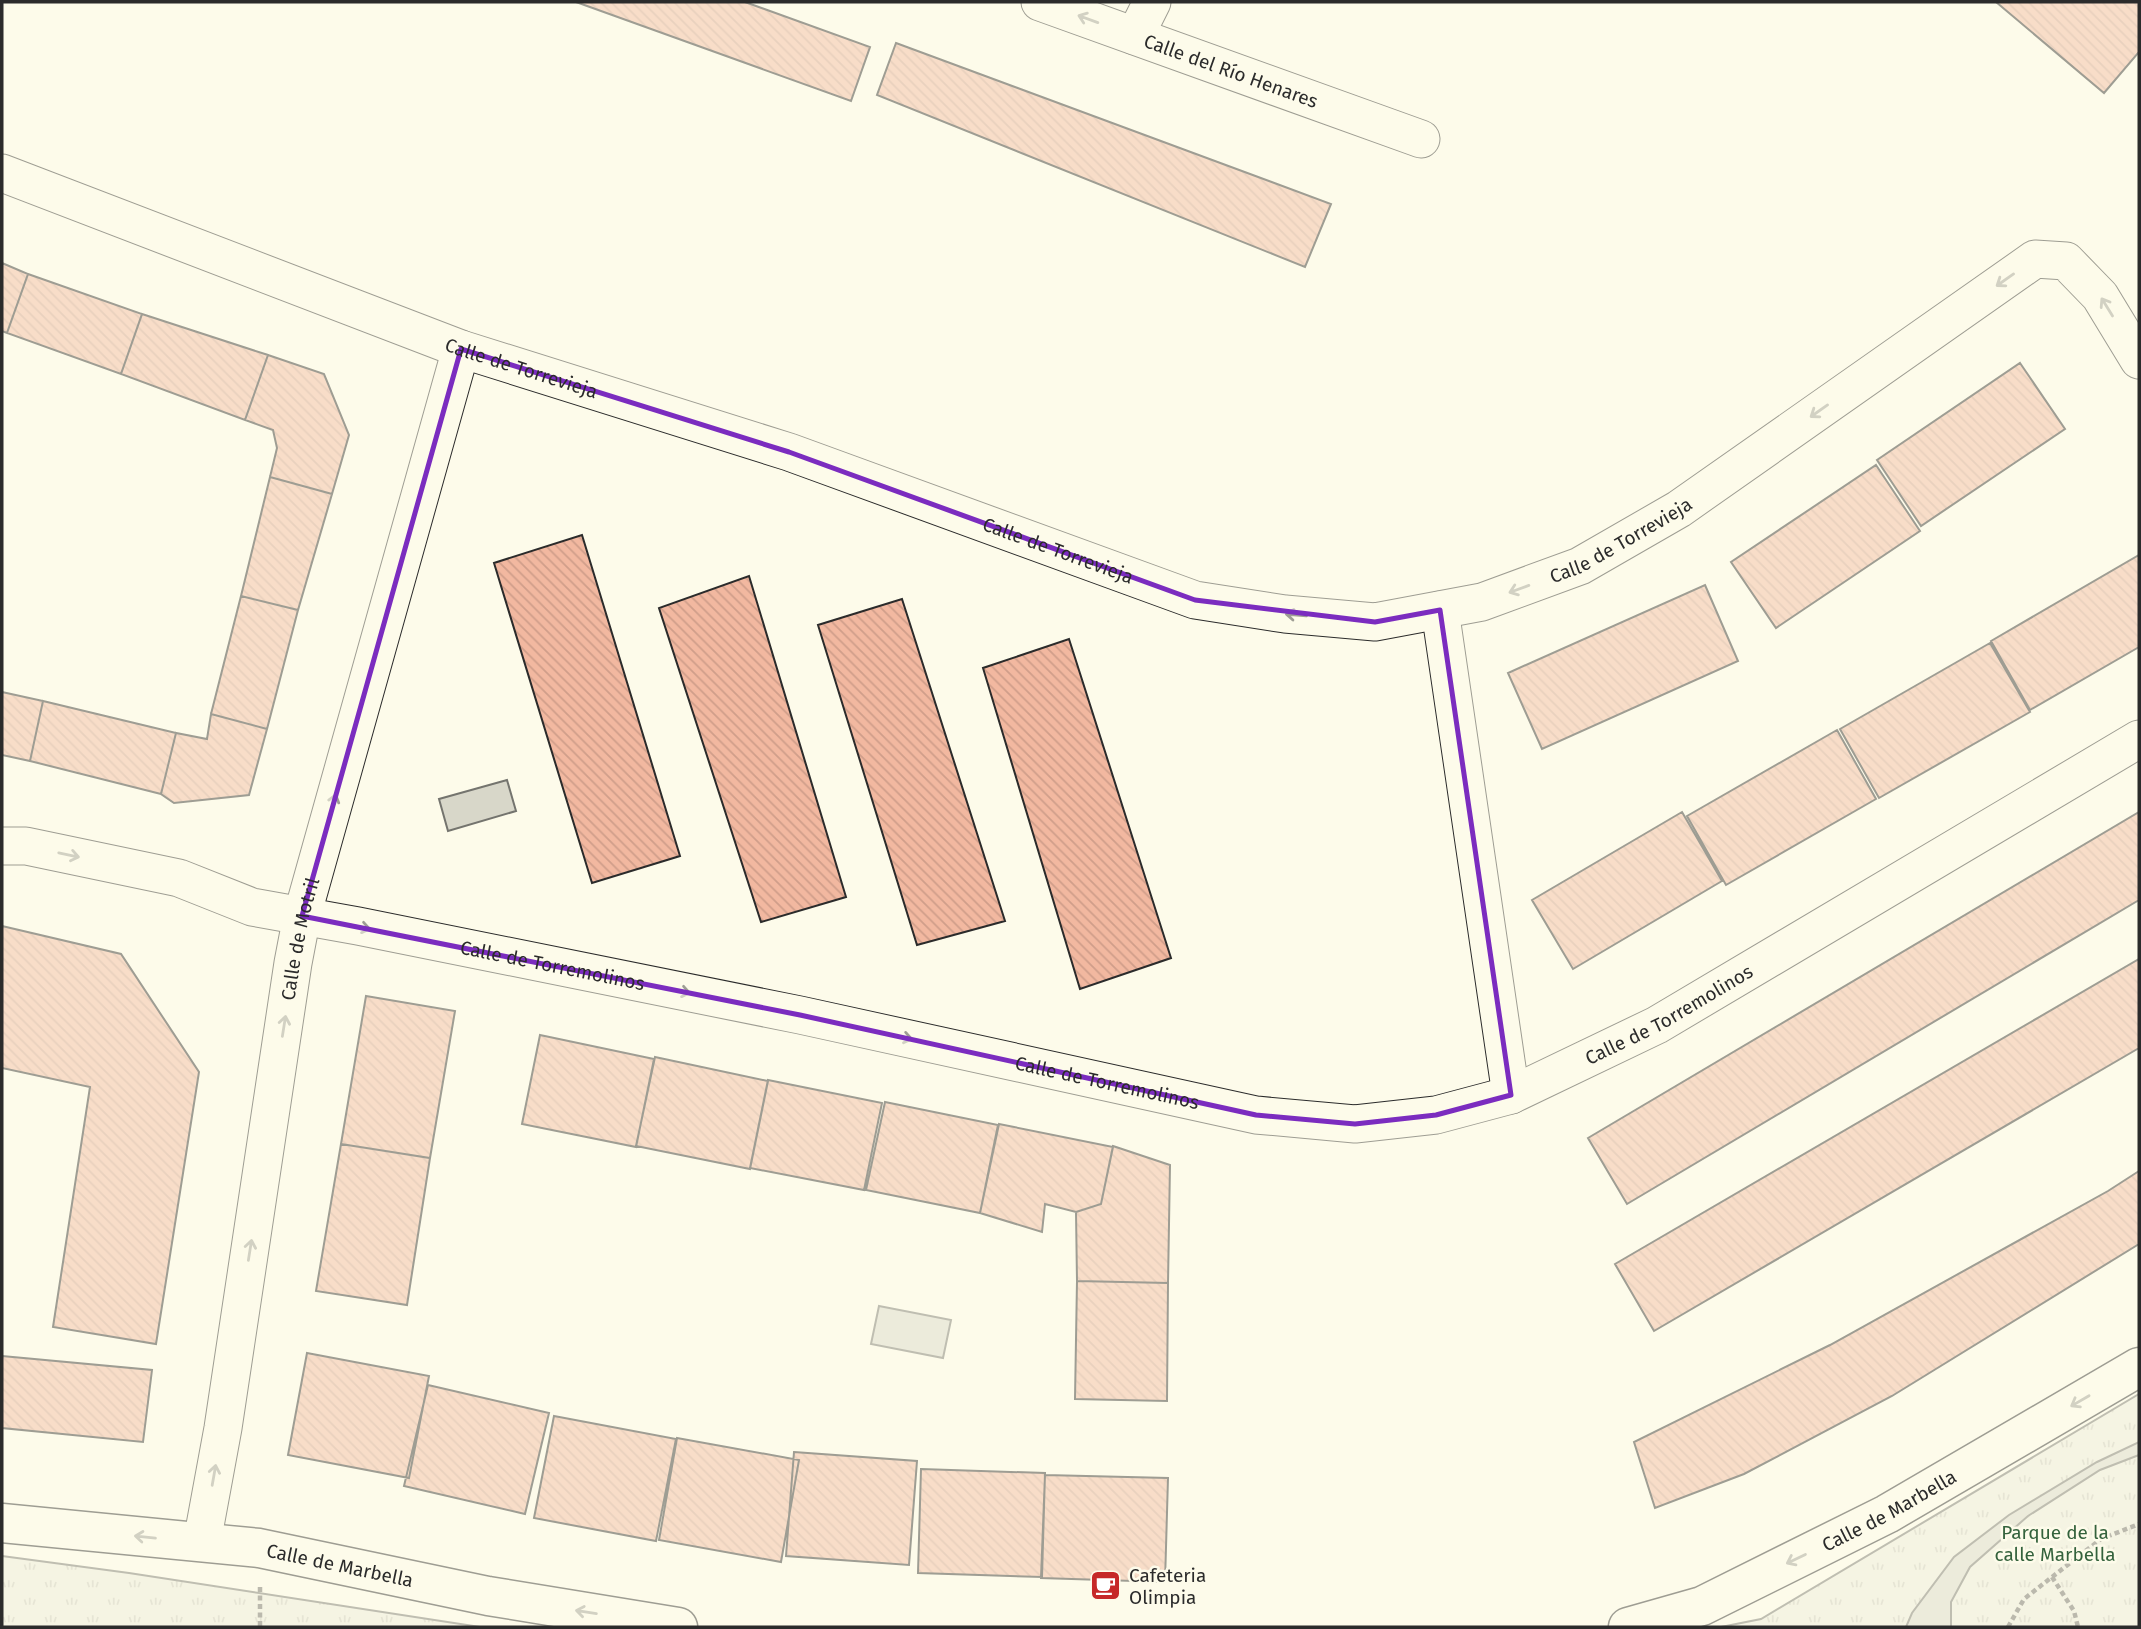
<svg xmlns="http://www.w3.org/2000/svg" width="2141" height="1629" font-family="'Fira Sans',sans-serif">
<style>
.park{fill:url(#park-tufts);stroke:#74746e;stroke-width:2}
.water{fill:#d8d7c9;stroke:#74746e;stroke-width:2}
.building{fill:url(#building-back-hatch);stroke:#2b2b2b;stroke-width:2}
.lines{fill:none;stroke-linecap:round;stroke-linejoin:round}
.minor-casing{stroke:#2b2b2b;stroke-width:39}
.tertiary-casing{stroke:#2b2b2b;stroke-width:41}
.path{stroke:#6a6964;stroke-width:4.5;stroke-dasharray:5 3.5;stroke-linecap:butt}
.minor{stroke:#fdfbea;stroke-width:37}
.tertiary{stroke:#fdfbea;stroke-width:38}
.oneway{stroke:#9e9d94}
.marked{fill:none;stroke:#7b2cbf;stroke-width:5;stroke-linejoin:round}
.labels{text-anchor:middle;stroke-width:5;stroke-linejoin:round;paint-order:stroke}
.street-label{font-size:19px;fill:#2b2b2b;stroke:#fdfbea}
.park-label{font-size:19px;fill:#34623c;stroke:#fdfbea}
.poi-label{font-size:19px;fill:#2b2b2b;stroke:#fdfbea;text-anchor:start}
</style>
<defs>
<pattern id="park-tufts" width="24" height="20" patternUnits="userSpaceOnUse" patternTransform="scale(1.75)"><rect width="24" height="20" fill="#ecebdb"/><path d="M3 7l-1-3M5 7V3M7 7l1-3M15 17l-1-3M17 17v-4M19 17l1-3" fill="none" stroke="#cbcabc"/></pattern>
<pattern id="building-back-hatch" width="6" height="6" patternUnits="userSpaceOnUse" patternTransform="scale(1.75)"><rect width="6" height="6" fill="#f2b8a0"/><path d="M-1 5l2 2M0 0l6 6M5-1l2 2" fill="none" stroke="#d09e8a"/></pattern>
</defs>
<rect width="100%" height="100%" fill="#fdfbea"/>
<!-- park -->
<path class="park" d="M2139,1394V1627H1721L1761,1619Z
M2,1556L129,1573L480,1627H2Z"/>
<!-- water -->
<path class="water" d="M507,780L516,811L448,831L439,799Z
M879,1306L951,1320L943,1358L871,1344Z
M2139,1442V1455L2100,1470L2028,1516L1970,1567L1951,1602V1627H1906L1912,1613L1954,1557L2009,1515L2097,1462Z"/>
<!-- building -->
<path class="building" d="M576,2H745L870,47L851,101Z
M1996,2H2139V52L2104,93Z
M896,43L1331,204L1305,267L877,95Z
M2,263L28,274L7,333L2,331Z
M28,274L142,314L121,374L7,333Z
M142,314L268,355L245,420L121,374Z
M268,355L324,374L349,435L332,494L270,477L277,448L273,430L245,420Z
M2020,363L2065,429L1921,526L1877,460Z
M1876,465L1920,531L1776,628L1731,562Z
M270,477L332,494L298,610L241,596Z
M582,535L680,856L592,883L494,563Z
M2139,555V647L2030,710L1991,641Z
M749,576L846,897L761,922L659,608Z
M1705,585L1738,661L1542,749L1508,673Z
M241,596L298,610L267,729L211,714Z
M902,599L1005,921L917,945L818,625Z
M1069,639L1171,958L1080,989L983,668Z
M1990,643L2030,712L1879,798L1840,729Z
M2,692L43,701L30,761L2,755Z
M43,701L176,733L161,794L30,761Z
M211,714L267,729L249,795L174,803L161,794L176,733L207,739Z
M1837,730L1876,799L1726,885L1687,816Z
M1682,812L1722,881L1573,969L1532,900Z
M2139,812V900L1627,1204L1588,1138Z
M2,926L121,954L199,1072L156,1344L53,1327L90,1087L2,1068Z
M2139,959V1048L1654,1331L1615,1264Z
M366,996L455,1011L430,1158L341,1144Z
M540,1035L654,1059L636,1147L522,1124Z
M655,1057L768,1081L750,1169L636,1146Z
M768,1080L882,1103L864,1190L750,1168Z
M885,1102L998,1125L980,1213L866,1190Z
M999,1124L1113,1147L1101,1204L1076,1212L1045,1204L1042,1232L980,1213Z
M341,1144L430,1158L407,1305L316,1291Z
M1113,1146L1170,1165L1168,1283L1077,1281L1076,1212L1101,1204Z
M2139,1171V1244L1892,1396L1744,1474L1655,1508L1634,1442L1830,1345L2108,1191Z
M1077,1281L1168,1283L1167,1401L1075,1399Z
M307,1353L429,1376L409,1478L288,1455Z
M2,1356L152,1370L143,1442L2,1428Z
M428,1385L549,1413L525,1514L404,1486Z
M554,1416L676,1439L656,1541L534,1518Z
M677,1438L799,1460L781,1562L659,1540Z
M794,1452L917,1461L909,1565L786,1556Z
M921,1469L1045,1473L1042,1577L918,1573Z
M1045,1475L1168,1478L1165,1582L1041,1578Z"/>
<g class="lines">
<defs>
<g id="minor">
<path id="s1" d="M1040,2L1421,139"/>
<path d="M1135,36L1152,2"/>
<path id="s2" d="M2,173L461,349L789,452L1195,600L1285,614L1375,622L1482,602L1580,566L1679,509L2035,259L2066,261L2100,296L2139,360"/>
<path d="M1440,610L1511,1095"/>
<path id="s3" d="M2,846H26L179,878L252,907L358,926L800,1015L1256,1115L1355,1124L1436,1115L1511,1095L1657,1025L2139,739"/>
<path id="s4" d="M202,1542L223,1428L293,963L302,916L461,349"/>
</g>
<g id="tertiary">
<path id="s5" d="M2,1523L259,1548L488,1596L678,1627"/>
<path id="s6" d="M1628,1627L1702,1606L1887,1514L2139,1367"/>
</g>
</defs>
<!-- minor casing -->
<use href="#minor" class="minor-casing"/>
<!-- tertiary casing -->
<use href="#tertiary" class="tertiary-casing"/>
<!-- path -->
<path class="path" d="M2052,1577L2074,1611L2078,1627
M260,1587V1627
M2008,1627L2024,1599L2052,1577L2101,1539L2139,1524"/>
<!-- minor -->
<use href="#minor" class="minor"/>
<!-- tertiary -->
<use href="#tertiary" class="tertiary"/>
</g>
<!-- one-way arrows -->
<defs><path id="oneway-shaft" d="M-6 0H5M1.5-3L5.5 0L1.5 3" fill="none" stroke-width="1.6" stroke-linecap="round" stroke-linejoin="round" transform="scale(1.75)"/></defs>
<g class="oneway">
<use href="#oneway-shaft" transform="translate(1088 19) rotate(-160)"/>
<use href="#oneway-shaft" transform="translate(2005 280) rotate(145)"/>
<use href="#oneway-shaft" transform="translate(2107 307) rotate(-122)"/>
<use href="#oneway-shaft" transform="translate(1819 411) rotate(145)"/>
<use href="#oneway-shaft" transform="translate(1519 589) rotate(160)"/>
<use href="#oneway-shaft" transform="translate(1296 615) rotate(-175)"/>
<use href="#oneway-shaft" transform="translate(333 804) rotate(-74)"/>
<use href="#oneway-shaft" transform="translate(69 855) rotate(12)"/>
<use href="#oneway-shaft" transform="translate(360 927) rotate(11)"/>
<use href="#oneway-shaft" transform="translate(680 991) rotate(11)"/>
<use href="#oneway-shaft" transform="translate(284 1026) rotate(-81)"/>
<use href="#oneway-shaft" transform="translate(902 1037) rotate(12)"/>
<use href="#oneway-shaft" transform="translate(250 1250) rotate(-81)"/>
<use href="#oneway-shaft" transform="translate(2080 1401) rotate(150)"/>
<use href="#oneway-shaft" transform="translate(214 1475) rotate(-80)"/>
<use href="#oneway-shaft" transform="translate(145 1537) rotate(-174)"/>
<use href="#oneway-shaft" transform="translate(1796 1559) rotate(154)"/>
<use href="#oneway-shaft" transform="translate(586 1612) rotate(-171)"/>
</g>
<!-- marked area -->
<path d="M0 0H2141V1629H0ZM461,349L789,452L1195,600L1375,622L1440,610L1511,1095L1436,1115L1355,1124L1256,1115L800,1015L302,916Z" fill="#fdfbea" fill-opacity=".55" fill-rule="evenodd"/>
<path class="marked" d="M461,349L789,452L1195,600L1375,622L1440,610L1511,1095L1436,1115L1355,1124L1256,1115L800,1015L302,916Z"/>
<!-- icons -->
<defs>
<symbol id="cafe-square" viewBox="-11 -11 22 22"><rect x="-9" y="-9" width="18" height="18" rx="4" fill="#c62828" stroke="#fdfbea"/><path d="M-5.5-4.5H6V0H3Q3 3.5 0 3.5H-2.5Q-5.5 3.5-5.5 0ZM3-3.2v2h1.7v-2ZM-6 4.5H4V6H-6Z" fill="#fff"/></symbol>
</defs>
<g fill-rule="evenodd">
<use href="#cafe-square" x="1088" y="1568" width="35" height="35"/>
</g>
<g class="labels">
<!-- street labels -->
<g class="street-label">
<text dy="7" stroke="none"><textPath href="#s1" startOffset="203">Calle del Río Henares</textPath></text>
<text dy="7" stroke="none"><textPath href="#s2" startOffset="555">Calle de Torrevieja</textPath></text>
<text dy="7" stroke="none"><textPath href="#s2" startOffset="1710">Calle de Torrevieja</textPath></text>
<text dy="7" stroke="none"><textPath href="#s2" startOffset="1122">Calle de Torrevieja</textPath></text>
<text dy="7" stroke="none"><textPath href="#s4" startOffset="611">Calle de Motril</textPath></text>
<text dy="7" stroke="none"><textPath href="#s3" startOffset="565">Calle de Torremolinos</textPath></text>
<text dy="7" stroke="none"><textPath href="#s3" startOffset="1720">Calle de Torremolinos</textPath></text>
<text dy="7" stroke="none"><textPath href="#s3" startOffset="1132">Calle de Torremolinos</textPath></text>
<text dy="7" stroke="none"><textPath href="#s6" startOffset="287">Calle de Marbella</textPath></text>
<text dy="7" stroke="none"><textPath href="#s5" startOffset="341">Calle de Marbella</textPath></text>
</g>
<!-- park labels -->
<g class="park-label">
<text x="2055" y="1539">Parque de la<tspan x="2055" dy="22">calle Marbella</tspan></text>
</g>
<!-- poi labels -->
<g class="poi-label">
<text x="1129" y="1582">Cafeteria<tspan x="1129" dy="22">Olimpia</tspan></text>
</g>
</g>
<!-- border -->
<rect width="2141" height="1629" fill="none" stroke="#2b2b2b" stroke-width="7"/>
</svg>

-- -- --

- **YOUR OBJECTIVE**: Show each line from the listing above that includes the word "water".

- **SOLUTION TO THE PROBLEM**:
.water{fill:#d8d7c9;stroke:#74746e;stroke-width:2}
<!-- water -->
<path class="water" d="M507,780L516,811L448,831L439,799Z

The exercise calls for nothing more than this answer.